Provided information —
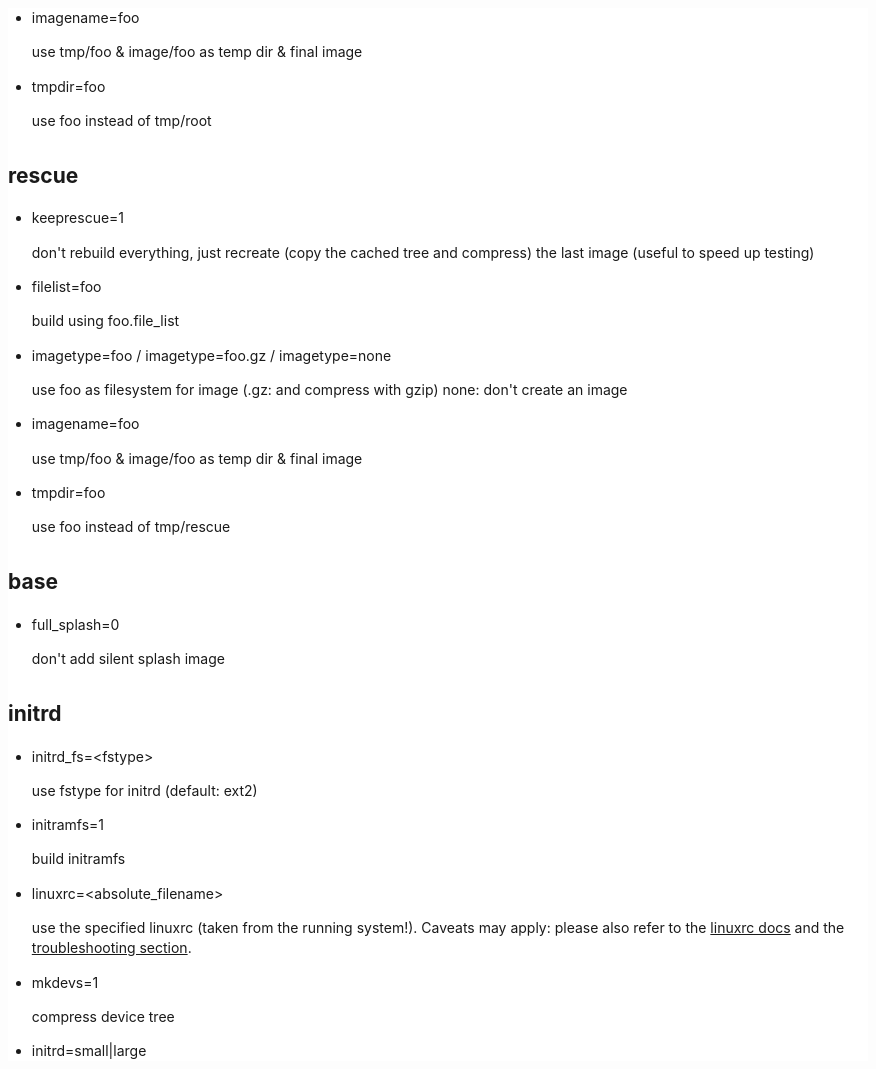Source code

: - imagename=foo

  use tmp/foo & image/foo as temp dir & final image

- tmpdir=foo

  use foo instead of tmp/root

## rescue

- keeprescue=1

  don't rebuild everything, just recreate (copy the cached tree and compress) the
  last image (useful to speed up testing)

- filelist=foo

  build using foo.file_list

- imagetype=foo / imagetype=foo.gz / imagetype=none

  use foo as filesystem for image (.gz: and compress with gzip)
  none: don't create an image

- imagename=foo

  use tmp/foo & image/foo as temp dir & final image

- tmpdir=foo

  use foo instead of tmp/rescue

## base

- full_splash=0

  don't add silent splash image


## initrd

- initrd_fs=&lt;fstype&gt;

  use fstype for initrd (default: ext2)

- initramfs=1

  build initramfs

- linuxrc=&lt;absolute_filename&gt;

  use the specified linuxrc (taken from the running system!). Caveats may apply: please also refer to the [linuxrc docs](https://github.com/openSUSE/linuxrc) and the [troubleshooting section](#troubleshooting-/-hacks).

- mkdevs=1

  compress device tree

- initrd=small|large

==

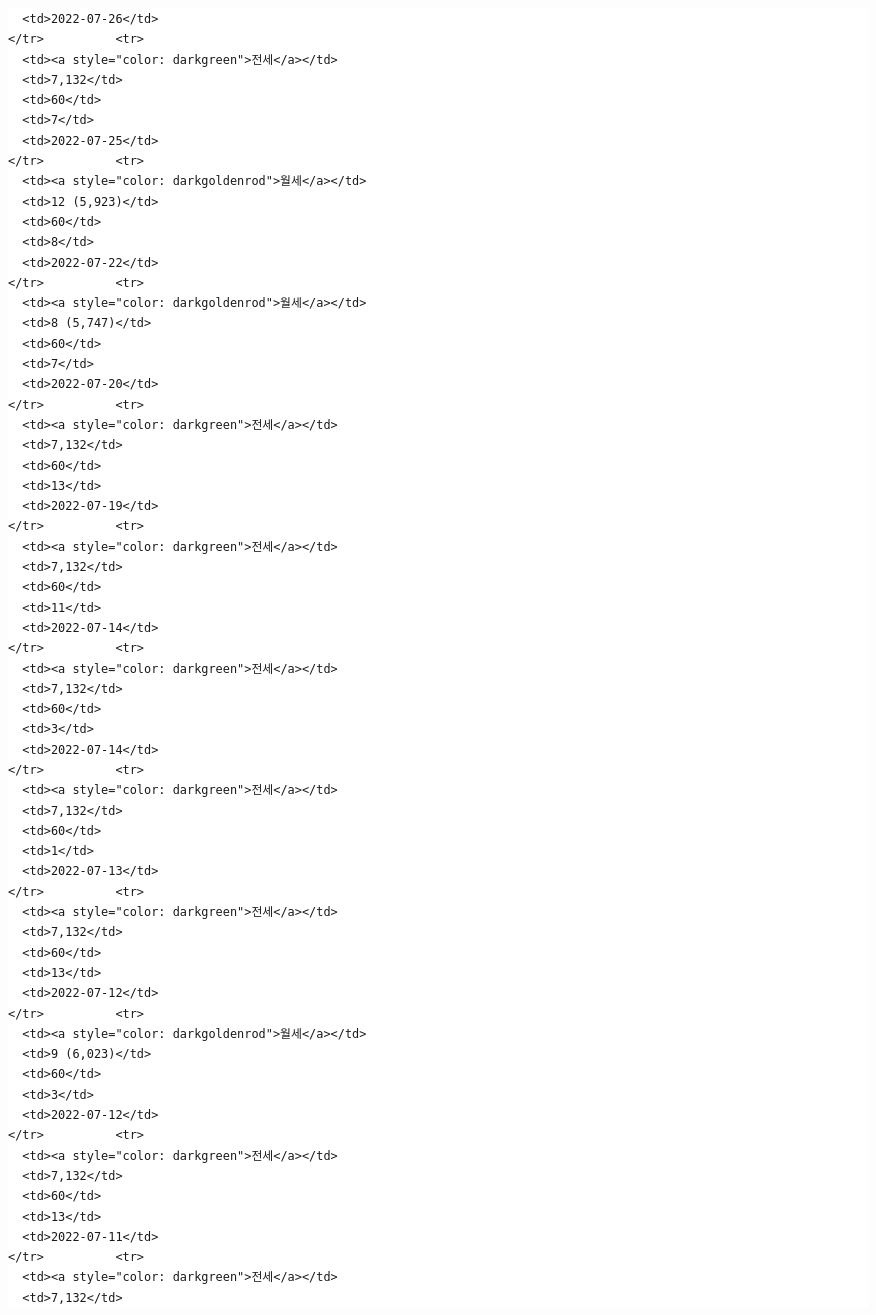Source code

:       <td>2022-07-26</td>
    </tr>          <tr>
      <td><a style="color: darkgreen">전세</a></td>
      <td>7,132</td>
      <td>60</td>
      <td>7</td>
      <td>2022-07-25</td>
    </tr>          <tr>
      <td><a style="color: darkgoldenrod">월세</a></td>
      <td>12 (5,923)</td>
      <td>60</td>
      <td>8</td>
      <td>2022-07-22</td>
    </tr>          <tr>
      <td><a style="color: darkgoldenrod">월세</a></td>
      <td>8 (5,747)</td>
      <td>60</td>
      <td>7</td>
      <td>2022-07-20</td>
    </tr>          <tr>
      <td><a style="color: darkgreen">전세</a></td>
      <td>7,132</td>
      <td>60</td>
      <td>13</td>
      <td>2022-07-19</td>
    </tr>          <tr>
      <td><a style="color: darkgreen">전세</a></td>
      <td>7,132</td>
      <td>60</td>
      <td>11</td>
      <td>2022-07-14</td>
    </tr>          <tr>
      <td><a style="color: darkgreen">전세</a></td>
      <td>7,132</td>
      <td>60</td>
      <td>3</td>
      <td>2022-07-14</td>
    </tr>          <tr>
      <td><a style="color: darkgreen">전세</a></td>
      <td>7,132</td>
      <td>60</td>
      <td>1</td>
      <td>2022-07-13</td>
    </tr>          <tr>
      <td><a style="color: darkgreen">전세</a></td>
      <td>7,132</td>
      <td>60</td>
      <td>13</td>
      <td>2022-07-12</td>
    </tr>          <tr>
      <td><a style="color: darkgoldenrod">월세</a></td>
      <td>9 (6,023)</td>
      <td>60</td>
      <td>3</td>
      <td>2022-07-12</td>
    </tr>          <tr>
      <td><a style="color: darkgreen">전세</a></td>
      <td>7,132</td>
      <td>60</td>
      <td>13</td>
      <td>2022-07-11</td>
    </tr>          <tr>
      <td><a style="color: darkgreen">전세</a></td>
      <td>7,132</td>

Required work — Please quote the lines starting at the one containing "- full_splash=0" and ending at the one containing "- linuxrc=&lt;absolute_filename&gt;", with both of those lines included.

Task output —
- full_splash=0

  don't add silent splash image


## initrd

- initrd_fs=&lt;fstype&gt;

  use fstype for initrd (default: ext2)

- initramfs=1

  build initramfs

- linuxrc=&lt;absolute_filename&gt;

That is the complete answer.